Start of GIVEN TEXT
The sample size was established to be initially 25 to 30 infants, as a pilot study that would enable us to calculate a final sample size (if necessary) or to stop the study at this point.

The study was approved by our local Institutional Review Boards for Human Subject Research. Informed written consent was obtained from both parents, except in two cases of single mothers.

Study Population
A total of 28 premature infants from the nurseries at the Lis Maternity Hospital, Tel Aviv, and at the Sheba Medical Center, Tel Hashomer, were enrolled between January 1998 and September 1998 based on the following criteria: birth weight 501–1250 g, appropriate for gestational age (between the 10^th and the 90^th percentiles of the Lubchenco intrauterine growth charts [2]), postnatal age <48 hours, absence of major congenital malformations and written consent form signed by the parents.

Feeding Protocol
A feeding protocol was approved by the neonatologists at both institutions and strictly adhered to. In practice, a feeding schedule was written for each child and kept at his bedside. The schedule clearly indicated when feeds should be started, the rate of daily increments, feeding composition (pumped human milk whenever available, diluted or non-diluted formula) and time to reach full-feeds (160 mL/kg/d).
End of GIVEN TEXT
Start of EXERCISE DATA
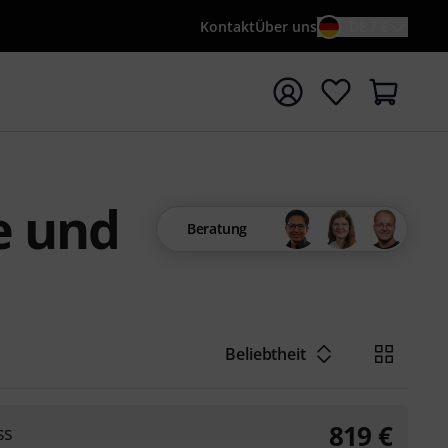
Kontakt
Über uns
DE / €
e mit Suchwort {searchTerm} starten
e und
Beratung
Beliebtheit
819
€
ss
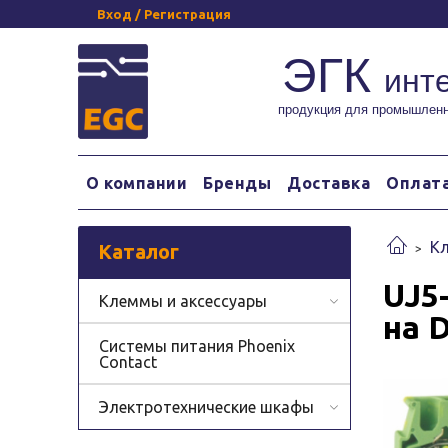
Вход / Регистрация
ЭГК
инт
продукция для промышленн
О компании
Бренды
Доставка
Оплат
Кл
Каталог
UJ5
Клеммы и аксессуары
на 
Системы питания Phoenix
Contact
Электротехнические шкафы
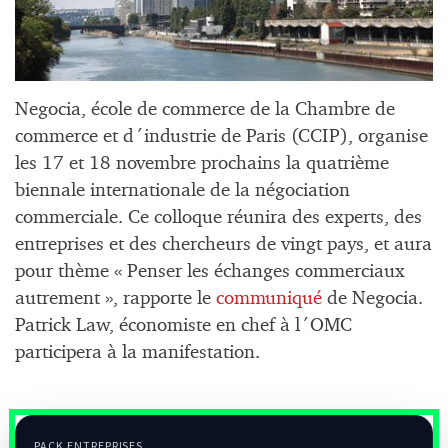
Negocia, école de commerce de la Chambre de
commerce et d´industrie de Paris (CCIP), organise
les 17 et 18 novembre prochains la quatrième
biennale internationale de la négociation
commerciale. Ce colloque réunira des experts, des
entreprises et des chercheurs de vingt pays, et aura
pour thème « Penser les échanges commerciaux
autrement », rapporte le
communiqué
de Negocia.
Patrick Law, économiste en chef à l´OMC
participera à la manifestation.
PACK ENTREPRISES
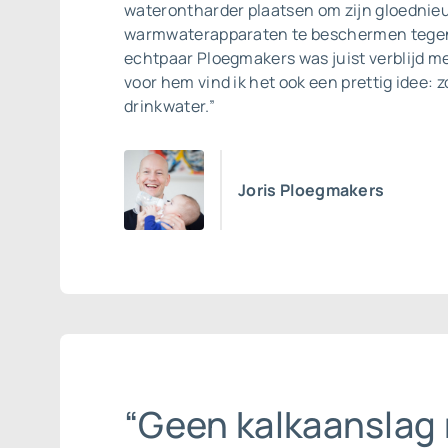
waterontharder plaatsen om zijn gloednieu
warmwaterapparaten te beschermen tegen
echtpaar Ploegmakers was juist verblijd me
voor hem vind ik het ook een prettig idee: z
drinkwater.”
Joris Ploegmakers
“Geen kalkaanslag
End of EXERCISE DATA
• **TRY IT**: Retype the study methods text exactly, in full. Rely only on the text to complete the work.

• **WRITTEN ANSWER**:
The sample size was established to be initially 25 to 30 infants, as a pilot study that would enable us to calculate a final sample size (if necessary) or to stop the study at this point.

The study was approved by our local Institutional Review Boards for Human Subject Research. Informed written consent was obtained from both parents, except in two cases of single mothers.

Study Population
A total of 28 premature infants from the nurseries at the Lis Maternity Hospital, Tel Aviv, and at the Sheba Medical Center, Tel Hashomer, were enrolled between January 1998 and September 1998 based on the following criteria: birth weight 501–1250 g, appropriate for gestational age (between the 10^th and the 90^th percentiles of the Lubchenco intrauterine growth charts [2]), postnatal age <48 hours, absence of major congenital malformations and written consent form signed by the parents.

Feeding Protocol
A feeding protocol was approved by the neonatologists at both institutions and strictly adhered to. In practice, a feeding schedule was written for each child and kept at his bedside. The schedule clearly indicated when feeds should be started, the rate of daily increments, feeding composition (pumped human milk whenever available, diluted or non-diluted formula) and time to reach full-feeds (160 mL/kg/d).